#### EXERCISE DETAILS:
Write out, word for word, every line from the one where "0,49 L 52,51" occurs to the final line of the entries, and nothing beyond them.

#### RECORDS SHOWN:

..............................

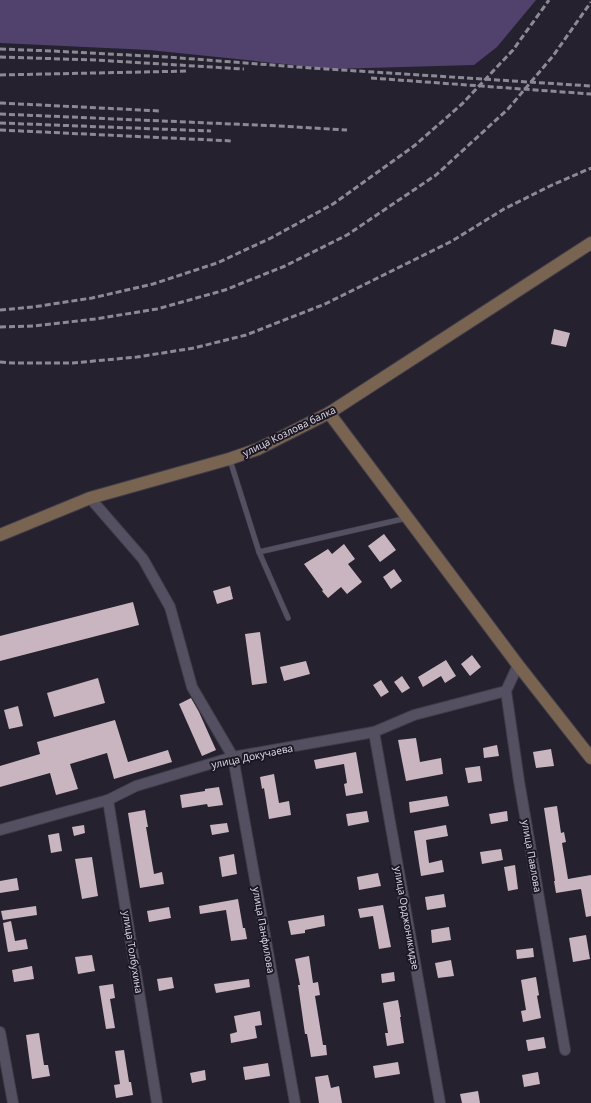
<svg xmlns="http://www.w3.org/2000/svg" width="591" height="1103" font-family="'Open Sans',sans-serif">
<rect width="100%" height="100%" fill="#25212f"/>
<path fill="#50416d" d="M 0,0 L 536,0 L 497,47 L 474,65 L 332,69 L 149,50 L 0,43 Z"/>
<g fill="#c9b5c0">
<path d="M 554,329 L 570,333 L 566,347 L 551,344 Z"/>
<path d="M 384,534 L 396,550 L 380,562 L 368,546 Z"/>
<path d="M 344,544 L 355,559 L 348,564 L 362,582 L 347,594 L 341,587 L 328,598 L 322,591 L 323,590 L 304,564 L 328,549 L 332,554 Z"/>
<path d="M 394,569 L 402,581 L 391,589 L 383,577 Z"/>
<path d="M 230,586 L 233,599 L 217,604 L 213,591 Z"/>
<path d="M 133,602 L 139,625 L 0,661 L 0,636 Z"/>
<path d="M 260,632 L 267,683 L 252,685 L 245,634 Z"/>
<path d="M 472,655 L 481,667 L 470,676 L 461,664 Z"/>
<path d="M 446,660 L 456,676 L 445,683 L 441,676 L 423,687 L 418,677 Z"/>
<path d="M 306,661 L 310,674 L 284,681 L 280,667 Z"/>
<path d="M 402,676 L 410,688 L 402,693 L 394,682 Z"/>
<path d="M 98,678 L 105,703 L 54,717 L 47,693 Z"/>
<path d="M 381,680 L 389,692 L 381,697 L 373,685 Z"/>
<path d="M 191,698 L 199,712 L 216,750 L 202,756 L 179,704 Z"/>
<path d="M 18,706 L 23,726 L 9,729 L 4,710 Z"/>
<path d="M 115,720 L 128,762 L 168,750 L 172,762 L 114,779 L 107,753 L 70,764 L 78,789 L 56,795 L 50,773 L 0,787 L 0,766 L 40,754 L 37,742 Z"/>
<path d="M 416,738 L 420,762 L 441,758 L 443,774 L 406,781 L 398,740 Z"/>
<path d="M 497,745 L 499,756 L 484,758 L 483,748 Z"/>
<path d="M 551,749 L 554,766 L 536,768 L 533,752 Z"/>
<path d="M 356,752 L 363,793 L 346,796 L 344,784 L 347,783 L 344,764 L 316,769 L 314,760 Z"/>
<path d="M 480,766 L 482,781 L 468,783 L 465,768 Z"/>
<path d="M 274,774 L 279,803 L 289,801 L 291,815 L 269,819 L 264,788 L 262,789 L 260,777 Z"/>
<path d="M 219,787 L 223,805 L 208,807 L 207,804 L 182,808 L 180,795 L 205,791 L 205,789 Z"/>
<path d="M 447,796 L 449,806 L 410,813 L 409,802 Z"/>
<path d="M 557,806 L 561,833 L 564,832 L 566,842 L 562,843 L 568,879 L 591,875 L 591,916 L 586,917 L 581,889 L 556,893 L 554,881 L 555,881 L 544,808 Z"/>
<path d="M 145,810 L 148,827 L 146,827 L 154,874 L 162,872 L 164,884 L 140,888 L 128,813 Z"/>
<path d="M 367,811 L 369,822 L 348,826 L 346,814 Z"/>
<path d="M 507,811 L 508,821 L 491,824 L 489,814 Z"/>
<path d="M 227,823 L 229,832 L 212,835 L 210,825 Z"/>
<path d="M 84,825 L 85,833 L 74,836 L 72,827 Z"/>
<path d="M 446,825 L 448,836 L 426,840 L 429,863 L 442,860 L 444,872 L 421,876 L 414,831 Z"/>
<path d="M 59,833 L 62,851 L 51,853 L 48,835 Z"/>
<path d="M 501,849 L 503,860 L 482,864 L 480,852 Z"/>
<path d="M 234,854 L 237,874 L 222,877 L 219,857 Z"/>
<path d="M 92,857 L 98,896 L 82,899 L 75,859 Z"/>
<path d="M 515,865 L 518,889 L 508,891 L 504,867 Z"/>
<path d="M 378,873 L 381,886 L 359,890 L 357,877 Z"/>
<path d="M 17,878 L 19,890 L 0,893 L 0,881 Z"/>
<path d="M 444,894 L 446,907 L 427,910 L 425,897 Z"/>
<path d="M 238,899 L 243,928 L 245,928 L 247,939 L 231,941 L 226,910 L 200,914 L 199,906 Z"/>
<path d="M 383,905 L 391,947 L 379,949 L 373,916 L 360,918 L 358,909 Z"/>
<path d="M 36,906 L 37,915 L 3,920 L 1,911 Z"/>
<path d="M 169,907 L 171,918 L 149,922 L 147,911 Z"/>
<path d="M 324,915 L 325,926 L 305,930 L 305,933 L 291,935 L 288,921 Z"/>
<path d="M 11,921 L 15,941 L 26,939 L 28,949 L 8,952 L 3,923 Z"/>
<path d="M 449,927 L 451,940 L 432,943 L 431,930 Z"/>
<path d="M 586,935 L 590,959 L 573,962 L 569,938 Z"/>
<path d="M 533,948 L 534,957 L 517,959 L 516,950 Z"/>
<path d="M 92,955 L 95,971 L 78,974 L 75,957 Z"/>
<path d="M 309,956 L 313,983 L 318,982 L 320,995 L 315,996 L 323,1045 L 326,1045 L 327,1055 L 311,1057 L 307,1034 L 305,1034 L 298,985 L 300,985 L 295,959 Z"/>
<path d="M 451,960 L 454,976 L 438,978 L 435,963 Z"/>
<path d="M 32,966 L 34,979 L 14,982 L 12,970 Z"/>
<path d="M 394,972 L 395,981 L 382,983 L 381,974 Z"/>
<path d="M 172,977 L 174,988 L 159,991 L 157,979 Z"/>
<path d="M 536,977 L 539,995 L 537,996 L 541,1018 L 523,1022 L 521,1011 L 526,1010 L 521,980 Z"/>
<path d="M 249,979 L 250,987 L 216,993 L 214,984 Z"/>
<path d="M 113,984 L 115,998 L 110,999 L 115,1028 L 106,1029 L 99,986 Z"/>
<path d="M 398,1000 L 401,1017 L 400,1017 L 404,1043 L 387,1046 L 385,1033 L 388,1033 L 383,1003 Z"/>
<path d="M 260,1011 L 262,1025 L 255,1026 L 257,1038 L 231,1043 L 230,1034 L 237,1032 L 234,1016 Z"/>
<path d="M 39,1033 L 44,1065 L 48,1065 L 50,1076 L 32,1079 L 26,1035 Z"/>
<path d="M 544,1037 L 546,1048 L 528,1051 L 526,1040 Z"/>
<path d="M 124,1050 L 129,1082 L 131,1082 L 133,1095 L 116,1098 L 114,1085 L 120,1084 L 115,1051 Z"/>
<path d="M 398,1062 L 400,1074 L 375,1078 L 373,1066 Z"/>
<path d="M 268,1063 L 270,1076 L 245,1080 L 243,1067 Z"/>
<path d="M 205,1070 L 206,1080 L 192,1083 L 190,1073 Z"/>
<path d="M 538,1072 L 540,1084 L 524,1087 L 522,1075 Z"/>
<path d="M 328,1075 L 331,1088 L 339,1086 L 342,1103 L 319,1103 L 315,1077 Z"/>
<path d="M 478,1091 L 480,1103 L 462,1103 L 460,1094 Z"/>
</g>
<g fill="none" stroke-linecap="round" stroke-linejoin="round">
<g stroke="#413d49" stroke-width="6">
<g id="lane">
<path d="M 230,460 L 259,552 L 407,518"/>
<path d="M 259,552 L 288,618"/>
</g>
</g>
<g stroke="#413d49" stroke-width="12">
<g id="street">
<path d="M 90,498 L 143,559 L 170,607 L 192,687 L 233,757 L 295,1103"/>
<path d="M 518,665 L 506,691 L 519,781 L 565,1050"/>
<path d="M 374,732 L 440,1103"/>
<path d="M 108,800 L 157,1103"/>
<path d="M 0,830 L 108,800 L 136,786 L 233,757 L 374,732 L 414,715 L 506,691"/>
<path d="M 0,1032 L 13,1103"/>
</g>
</g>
<g stroke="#413d49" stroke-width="14">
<g id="secondary">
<path d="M 329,413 L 518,665 L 591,758"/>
<path d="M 0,535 L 90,498 L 229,459 L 258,449 L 329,413 L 591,243"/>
</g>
</g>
<use href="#lane" stroke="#555061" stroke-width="5"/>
<use href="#street" stroke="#555061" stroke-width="10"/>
<use href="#secondary" stroke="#786451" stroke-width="12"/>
<g stroke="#8d8a96" stroke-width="3" stroke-dasharray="6 3" stroke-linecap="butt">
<path d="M 0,49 L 52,51 L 167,57 L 311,68 L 591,86"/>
<path d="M 0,57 L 95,60 L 244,69"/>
<path d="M 0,75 L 189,71"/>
<path d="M 371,78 L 591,94"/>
<path d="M 0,103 L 161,111"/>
<path d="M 0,114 L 279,126 L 347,130"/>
<path d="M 0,123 L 211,131"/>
<path d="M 0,130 L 233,141"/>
<path d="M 0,310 L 33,307 L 92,298 L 153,284 L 217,263 L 271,238 L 333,204 L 414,146 L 462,104 L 513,50 L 549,0"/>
<path d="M 0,327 L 33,326 L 95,319 L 157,309 L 225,290 L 285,266 L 347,235 L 436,175 L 508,109 L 553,56 L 591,2"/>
<path d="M 0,362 L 13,363 L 73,363 L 137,357 L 194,348 L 246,335 L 325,304 L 452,241 L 504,209 L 550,186 L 591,168"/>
</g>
</g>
<g text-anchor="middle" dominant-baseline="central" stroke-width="4" stroke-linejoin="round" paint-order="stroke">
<g font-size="10" fill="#e0dee8" stroke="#1c1725">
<text transform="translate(289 431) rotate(-26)">улица Козлова балка</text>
<text transform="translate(252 756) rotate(-12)">улица Докучаева</text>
<text transform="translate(532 856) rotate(80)">улица Павлова</text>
<text transform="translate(407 918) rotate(80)">улица Орджоникидзе</text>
<text transform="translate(264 930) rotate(80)">улица Панфилова</text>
<text transform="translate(133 952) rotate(81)">улица Толбухина</text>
</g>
</g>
</svg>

..............................

#### ANSWER TO THIS PROBLEM:
<path d="M 0,49 L 52,51 L 167,57 L 311,68 L 591,86"/>
<path d="M 0,57 L 95,60 L 244,69"/>
<path d="M 0,75 L 189,71"/>
<path d="M 371,78 L 591,94"/>
<path d="M 0,103 L 161,111"/>
<path d="M 0,114 L 279,126 L 347,130"/>
<path d="M 0,123 L 211,131"/>
<path d="M 0,130 L 233,141"/>
<path d="M 0,310 L 33,307 L 92,298 L 153,284 L 217,263 L 271,238 L 333,204 L 414,146 L 462,104 L 513,50 L 549,0"/>
<path d="M 0,327 L 33,326 L 95,319 L 157,309 L 225,290 L 285,266 L 347,235 L 436,175 L 508,109 L 553,56 L 591,2"/>
<path d="M 0,362 L 13,363 L 73,363 L 137,357 L 194,348 L 246,335 L 325,304 L 452,241 L 504,209 L 550,186 L 591,168"/>
</g>
</g>
<g text-anchor="middle" dominant-baseline="central" stroke-width="4" stroke-linejoin="round" paint-order="stroke">
<g font-size="10" fill="#e0dee8" stroke="#1c1725">
<text transform="translate(289 431) rotate(-26)">улица Козлова балка</text>
<text transform="translate(252 756) rotate(-12)">улица Докучаева</text>
<text transform="translate(532 856) rotate(80)">улица Павлова</text>
<text transform="translate(407 918) rotate(80)">улица Орджоникидзе</text>
<text transform="translate(264 930) rotate(80)">улица Панфилова</text>
<text transform="translate(133 952) rotate(81)">улица Толбухина</text>
</g>
</g>
</svg>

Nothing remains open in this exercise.